Mitch Fleischer, Corporate Analyst, Vector Research Center, TechTeam Government Solution, Inc.

Dr. Fleischer discussed the role of consistency in the delivery of change management services and the role of metrics in maintaining that consistency.  He then described threes areas of “success” in  change management:  commitment, organizational readiness, and individual readiness for the specific change.  Dr. Fleischer discussed metrics for both change management outcomes and processes and gave specific examples of each.  He concluded with a discussion about how to use the metrics to influence the results of a change management effort by completing the feedback loop to bring results to the attention of management.

John Pourdehnad, Ph.D., University of Pennsylvania

Dr. Poudehnad discussed a different types of change (reformations vs. transformations), why it is so difficult to change, and some of the major approaches to addressing transformative change.  He particularly focused on organizations as social systems and the characteristics of transformative leaders.

Pamela Waters, Organizational Change Management Team Leader, Office of Major Projects, Department of Technology & Information, State of Delaware

Ms. Waters first described the experiences the State of Delaware had implementing ERP systems – their first attempt in the late 1990’s was a real failure, but no attempt was made to include a change management process.  In 2001 when they tried again, this time with a strong change management component, it was very successful.  This led to the creation of a permanent change management team with the Department of Technology and Information.  Ms. Waters described these events and then described the standard change management methodology being used within the Department.

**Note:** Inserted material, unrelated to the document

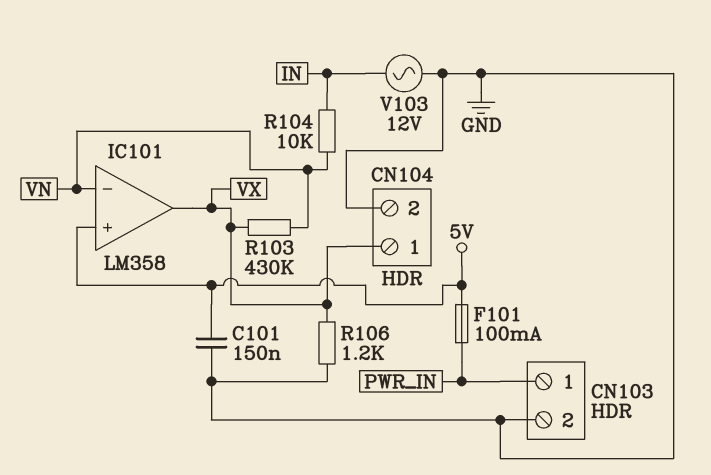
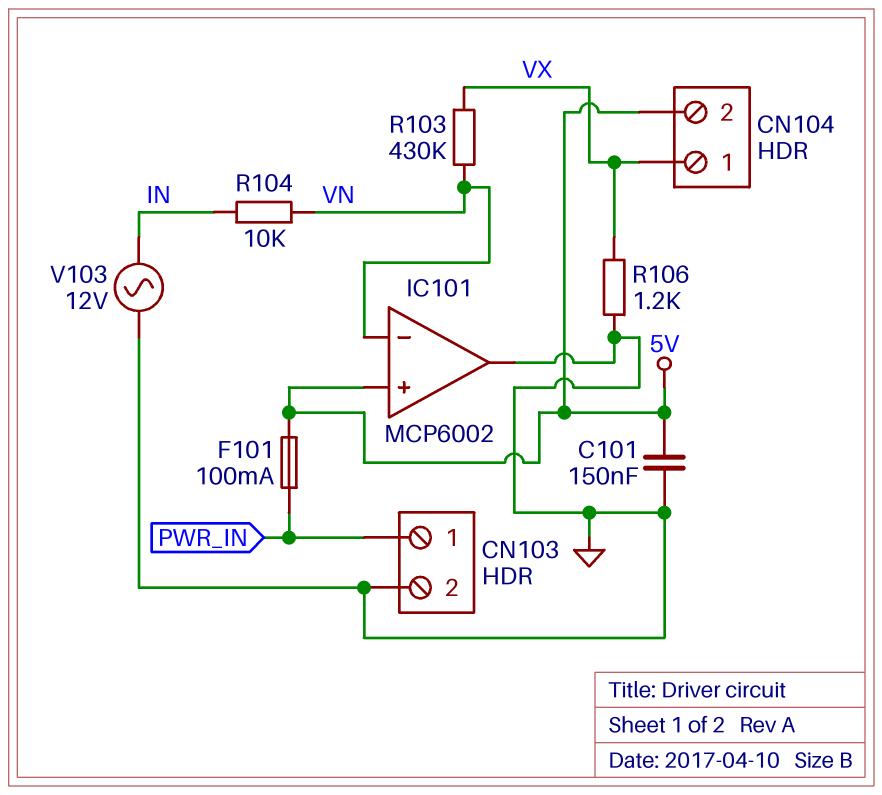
CN104 pin 2: GND -> 5V
IC101: LM358 -> MCP6002
IC101 pin out: VX -> GND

Quimby Kaizer, Associate Partner, IBM

Ms. Kaiser presented a summary of the results of IBM’s Making Change Work Study and provided insights into the benefits of change management from a quantitative perspective. 

10:45 am Workshop: The Organizational LOE--- An INDIVIDUAL Approach to Managing ORGANIZATIONAL Change

Victoria Grady, DSc, The George Washington University

Dr. Grady conducted this workshop with two of her research assistants.  The workshop discussed the Model of an Organizational Loss of Effectiveness (LOE). This model hypothesizes that an organization experiencing a loss of stability, e.g. during organizational change, will exhibit symptoms that are predictable, measurable, and can negatively impact the overall effectiveness of an organization. These symptoms include; decreased productivity, decreased morale, decreased motivation, increased conflict, increased absenteeism, and increased turnover. Based on similar types of diagnoses for individuals, if a significant number of the symptoms, e.g. a majority, are present in the organization’s behavior, the result will be an Organizational Loss of Effectiveness (LOE).